| Exercise tasks |
1: From the interview transcript below, reproduce everything from "But Mark, first" down to "gonna be better.".
2: In the interview transcript below, rewrite the paragraph beginning "I met with one particular pastor." as a short bulleted list that keeps its main facts.

| Source document |
* * * *

Sunday, May 20, 2018

a Larry Osborne conversation with Mark Driscoll from 2016: Part Eight: Larry Osborne interviews Mark Driscoll in 2016 about his resignation and his account that 30 some former leaders weren’t willing to reconcile with him

uploaded November 16, 2016

092816 400 Gathering Session 1

Interview with mark Driscoll starting at 39:35

LO:  It's not been a, a, great kind of couple of years for high profile pastors in some situations. And your situation at Mars Hill was probably as visible in social media and all that as anything that people have gone through.

So we just wanna take a little time now and, and not so much deconstruct kinda what happened, but what God has taught you through that situation,  [indistinct] you can help us to learn,  things about, maybe, being helpful to brothers and sisters that go through a rocky time.


Many of us, nobody expects to go through one of those, they just kinda happen, like, dinner at Denny's--you just, end up there. ...

But Mark, first thing ... how's Mark doing?


Driscoll:  ... it's been a hard one to answer. I guess the answer that I started giving, not to be super spiritual, but, uh,  "I'm at peace and I believe I'm in God's will." 

And so I've even actually started asking pastor friends of mine, not "How are you doing?" but "Are you in God's will?" because sometimes being in God's will is not the easiest place to be but it's the peaceful place to be. So I don't know HOW I'm doing but WHERE I'm at is pretty good and I think that in the season that we have been in the fatherhood of God has been profoundly, ah, real to me.  Uh, I kinda feel like a son who, as long as [he] sticks close to his dad is gonna be okay, and, better than okay, he's gonna be better. 


LO: Looking back, if there was ONE that you could have a do-over on, [a] mulligan, what would that be?


Driscoll: Going into ministry [audience laughs]

Yeah, no, I say that half joking, half honestly. You know, somebody once said that going into ministry is handing God a blank sheet of paper that he gets to write into your life and I think that's true.  I think, uh, after I pulled back from public ministry and took a season of learning and really connecting with Grace and the kids because it was, as you know, and thank you for being a good pastor to us through that season.  It was just a very difficult time for the family.


So, you know, my first ministry is to my wife and my kids, and then we had an opportunity to travel some, and to meet with other pastors and leaders--not teach or be on the stage, just take notes and learn and listen and kind of  treat it like an opportunity to fill in the gaps.

I met with one particular pastor. (I won't namedrop. A lot of people were very kind to me.)  He said, "A church really comes down to two things." He said, "Governance and relationships." and he said: "If the governance is bad the relationships can save it. If the relationships are bad the governance can straighten them out. If the governance is bad and the relations aren't strong then you've got a real problem."  And I believe there was a lot of wisdom in that.

So, if I had anything to do over again it would for certainly be governance and relationships, `cause sometimes as leaders we can be so much about the windshield and what's next and the opportunities we're not spending much time in the rear-view mirror on where we're vulnerable, and what things from the past and so far as policy, relationship and conflict that have not been tended to they can find themselves suddenly thrust into the future.

So, yeah, I would say those issues of governance and relationship and those become the pot in which the ministry grows and if the pot's not right eventually the plant's not healthy.

* * * *

| Supplied data |
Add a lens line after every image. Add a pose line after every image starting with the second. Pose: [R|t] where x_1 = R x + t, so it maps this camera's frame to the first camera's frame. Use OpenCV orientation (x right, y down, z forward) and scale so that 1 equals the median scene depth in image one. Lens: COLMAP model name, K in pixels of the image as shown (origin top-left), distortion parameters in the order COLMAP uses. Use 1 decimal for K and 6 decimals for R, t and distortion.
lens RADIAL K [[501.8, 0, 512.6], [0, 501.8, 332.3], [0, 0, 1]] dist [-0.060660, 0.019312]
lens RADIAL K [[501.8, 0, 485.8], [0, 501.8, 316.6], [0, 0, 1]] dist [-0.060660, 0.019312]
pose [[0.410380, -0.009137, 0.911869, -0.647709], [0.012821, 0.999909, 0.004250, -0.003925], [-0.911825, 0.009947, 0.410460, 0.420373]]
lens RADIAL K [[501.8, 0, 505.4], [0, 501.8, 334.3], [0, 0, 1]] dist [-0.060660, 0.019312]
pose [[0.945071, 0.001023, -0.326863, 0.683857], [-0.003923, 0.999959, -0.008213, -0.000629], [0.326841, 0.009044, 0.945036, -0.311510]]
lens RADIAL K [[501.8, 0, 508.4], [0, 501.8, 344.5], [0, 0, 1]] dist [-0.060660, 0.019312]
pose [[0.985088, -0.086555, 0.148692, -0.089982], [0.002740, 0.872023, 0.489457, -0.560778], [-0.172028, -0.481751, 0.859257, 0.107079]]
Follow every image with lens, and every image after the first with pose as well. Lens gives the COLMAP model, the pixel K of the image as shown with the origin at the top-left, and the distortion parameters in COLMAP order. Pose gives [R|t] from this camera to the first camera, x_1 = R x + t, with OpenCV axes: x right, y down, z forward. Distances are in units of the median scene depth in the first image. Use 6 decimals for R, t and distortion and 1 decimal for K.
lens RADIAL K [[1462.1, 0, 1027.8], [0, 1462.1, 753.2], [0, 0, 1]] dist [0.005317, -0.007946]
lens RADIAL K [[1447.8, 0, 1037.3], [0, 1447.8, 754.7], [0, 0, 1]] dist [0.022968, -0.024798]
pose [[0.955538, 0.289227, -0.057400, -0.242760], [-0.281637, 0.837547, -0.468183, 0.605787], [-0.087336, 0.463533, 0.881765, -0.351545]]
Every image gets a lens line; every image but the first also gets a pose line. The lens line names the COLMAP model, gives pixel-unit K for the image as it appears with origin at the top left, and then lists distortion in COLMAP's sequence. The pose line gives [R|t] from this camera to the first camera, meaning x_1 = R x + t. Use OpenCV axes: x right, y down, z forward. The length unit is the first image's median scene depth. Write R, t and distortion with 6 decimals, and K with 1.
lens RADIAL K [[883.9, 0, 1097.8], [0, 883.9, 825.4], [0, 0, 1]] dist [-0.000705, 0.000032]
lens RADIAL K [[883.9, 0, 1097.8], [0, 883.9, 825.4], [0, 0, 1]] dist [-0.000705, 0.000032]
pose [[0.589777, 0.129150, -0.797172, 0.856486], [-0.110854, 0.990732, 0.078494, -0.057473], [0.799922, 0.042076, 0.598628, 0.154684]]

* * * *

| Exercise solutions |
1:
But Mark, first thing ... how's Mark doing?


Driscoll:  ... it's been a hard one to answer. I guess the answer that I started giving, not to be super spiritual, but, uh,  "I'm at peace and I believe I'm in God's will." 

And so I've even actually started asking pastor friends of mine, not "How are you doing?" but "Are you in God's will?" because sometimes being in God's will is not the easiest place to be but it's the peaceful place to be. So I don't know HOW I'm doing but WHERE I'm at is pretty good and I think that in the season that we have been in the fatherhood of God has been profoundly, ah, real to me.  Uh, I kinda feel like a son who, as long as [he] sticks close to his dad is gonna be okay, and, better than okay, he's gonna be better.

2:
- Driscoll met with a pastor whom he chose not to name, noting that many people were very kind to him.
- That pastor said a church comes down to two things: governance and relationships.
- If governance is bad, relationships can save it.
- If relationships are bad, governance can straighten them out.
- If governance is bad and relationships are weak, there is a real problem.
- Driscoll believes there was a lot of wisdom in that.